READING PASSAGE >>
· · ·
Below we show an example using cosine similarity. Use this as a template to explore the other methods.
import network_map2 as nm2
# Sort nodes for nm2
rows = sorted(list(U_nodes)) # Projecting onto nodes U
cols = sorted(list(V_nodes)) # Nodes V serve as links
# Apply cosine projection
Gp_cosine = nm2.cosine(B, rows)
print("Nodes in projection:", Gp_cosine.number_of_nodes())
print("Edges in projection:", Gp_cosine.number_of_edges())
print(list(Gp_cosine.edges(data=True))[:5])
# Save projection edgelist for future use
edges = nx.to_pandas_edgelist(Gp_cosine)
edges = edges.rename(columns={'source': 'src', 'target': 'trg'})
edges.to_csv("cosine_projection_edges.csv", index=False)
Nodes in projection: 100
Edges in projection: 2020
[(0, 15, {'weight': 0.3071075949191353}), (0, 17, {'weight': 0.4632641931741317}), (0, 21, {'weight': 0.14782815051596288}), (0, 31, {'weight': 0.0010825166066117387}), (0, 33, {'weight': 0.12295669334062476})]
Questions:
- Try using the other functions (
pearson,jaccard,euclidean,hyperbolic). - How do the edge weights and structure of the projection differ between these methods?
- Give examples of financial data that might be analysed well with each of these projection methods.
- NetworkX also has a built-in bipartite projection function (
nx.bipartite.weighted_projected_graph). Which of thenm2projections is it most similar to? Why might the built-in projections in NetworkX be insufficient when analysing more complex or large financial data?
Suggested Answer:
Different bipartite projection methods produce different edge weights and network structures. Pearson correlation generates edges based on linear co-movement, producing strong connections between nodes with similar patterns. Jaccard similarity considers only the fraction of shared neighbours, resulting in a sparser network emphasising overlap rather than magnitude. Euclidean distance weights edges according to the similarity of values across connections, highlighting nodes with similar magnitudes. Hyperbolic projection captures structural similarity in a non-linear way, often identifying nodes in similar positions within the network.
· · ·
WORK INSTRUCTION >> Can you carry the bipartite projection tutorial forward from its final sentence?

SOURCE INFORMATION >>
· · ·
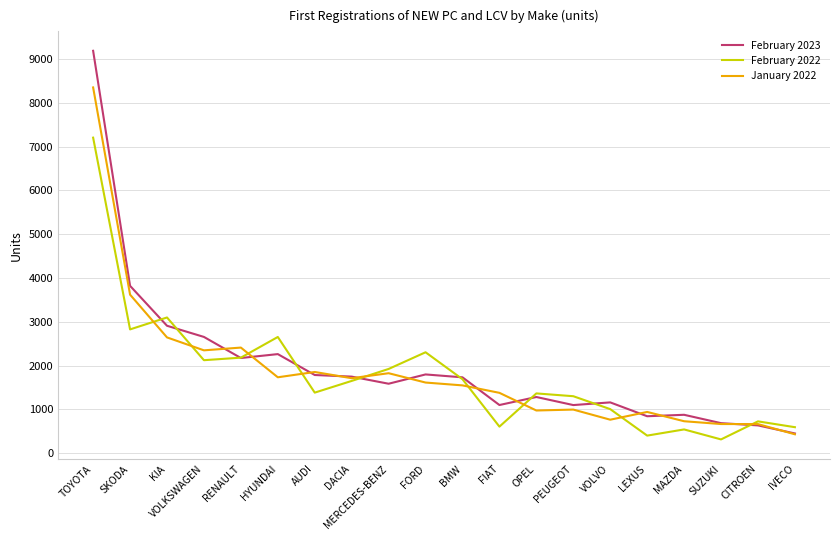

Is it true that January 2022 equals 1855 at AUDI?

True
· · ·
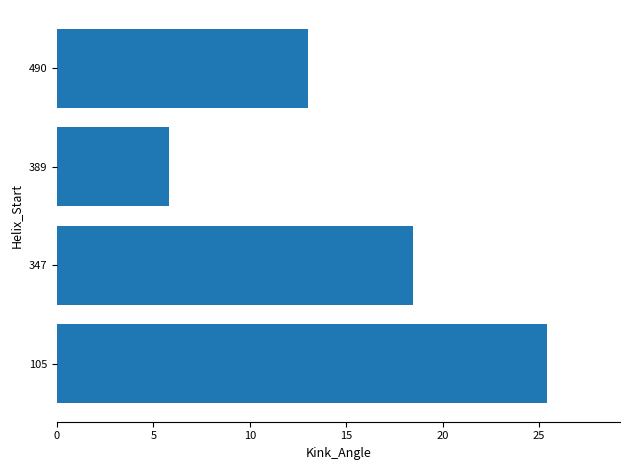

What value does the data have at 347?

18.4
· · ·
OUTPUT OF THE TASK >>
Each projection method is suited to different types of financial data. Pearson correlation works well for spending or investment patterns over time, where linear co-movement matters. Jaccard similarity is useful for presence/absence data, such as which clients perform the same types of transactions. Euclidean distance is appropriate when comparing magnitudes, like total transaction amounts or portfolio weights. Hyperbolic projections help detect actors with similar structural positions, such as banks with comparable exposure patterns across multiple asset classes.
The NetworkX built-in function nx.bipartite.weighted_projected_graph is most similar to the simple count projection algorithm, where edge weights correspond to the number of shared neighbours between two nodes. While convenient, it can be insufficient for complex or large financial networks because it ignores connection magnitudes, cannot implement more advanced similarity metrics like Pearson or hyperbolic measures.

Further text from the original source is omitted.